Obama administration officials spoke about the need for increased penalties for computer crimes in light of increased data breaches and hacking activity. The increase in computer crime, ranging from Anonymous-led distributed denial-of-service attacks, Website attacks where data is stolen and general online mayhem, has led the White House to call for an increase in criminal penalties for computer crimes.

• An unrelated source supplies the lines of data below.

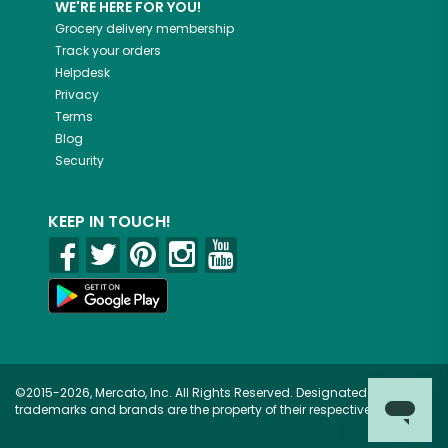
WE'RE HERE FOR YOU!
Grocery delivery membership
Track your orders
Helpdesk
Privacy
Terms
Blog
Security
KEEP IN TOUCH!
©2015-2026, Mercato, Inc. All Rights Reserved. Designated
trademarks and brands are the property of their respective owners.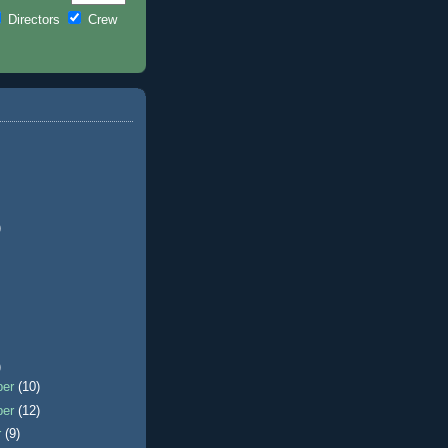
Directors
Crew
)
)
ber
(10)
ber
(12)
r
(9)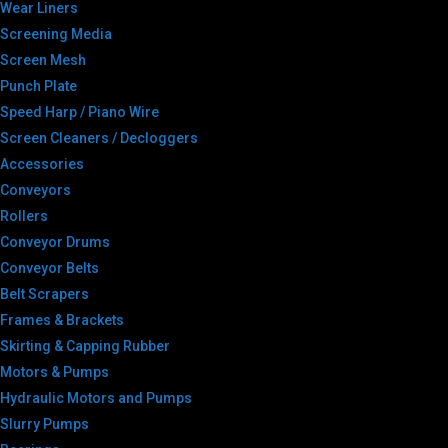
Wear Liners
Screening Media
Screen Mesh
Punch Plate
Speed Harp / Piano Wire
Screen Cleaners / Decloggers
Accessories
Conveyors
Rollers
Conveyor Drums
Conveyor Belts
Belt Scrapers
Frames & Brackets
Skirting & Capping Rubber
Motors & Pumps
Hydraulic Motors and Pumps
Slurry Pumps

Online attacks have become more serious as attackers target sensitive personal data and corporate secrets and undermine infrastructure security. However, the penalties under the Computer Fraud and Abuse Act don't match the seriousness or complexity of cyber-crime, Associate Deputy Attorney General James Baker and Secret Service Deputy Special Agent in Charge, Criminal Investigative Division, Pablo Martinez said Sept. 7 in a hearing before the Senate Judiciary Committee. The proposal was based on the White House's cyber-security plan unveiled in May.
The administration is also asking for updates to the Computer Fraud and Abuse Act so that cyber-crimes can be investigated and prosecuted as organized crime as defined under the Racketeering Influenced and Corrupt Organizations Act. CFAA should be technology-neutral so that it remains viable as technology evolves and new tactics emerge.
"As computer technology has evolved, it has become a key tool of organized crime," Baker said, with many groups having ties to traditional criminal organizations in Asia and Eastern Europe. "The fight against organized crime is far from over; rather, much of the focus has moved online," Baker added.
Complex and sophisticated electronic crimes are rarely perpetrated by a lone individual, Martinez said. Online criminals often have "defined roles" within a criminal enterprise "dedicated to stealing commercial data and selling it for profit," Martinez said.
Under the proposed law, hackers who endanger national security would be put in prison for up to 20 years. The proposal would also double current prison times and increase fines in each category of computer crimes.
The sentencing guidelines under CFAA make "no sense," Baker said, noting that being convicted of wire fraud can result in a sentence of 20 years, but if convicted under CFAA, the maximum is only five years.
Tougher sentencing penalties may deter people from joining in on attacks against various Websites, according to the Obama administration. Shortly after arresting 16 individuals who had taken part in Anonymous-led DDoS attacks on various Websites, including PayPal, in July, the FBI revealed it intended to ask the courts for maximum penalties. Anonymous retaliated with more attacks, claiming that people taking part in a "civil protest" by launching DDoS attacks should not be treated the same as other types of attackers.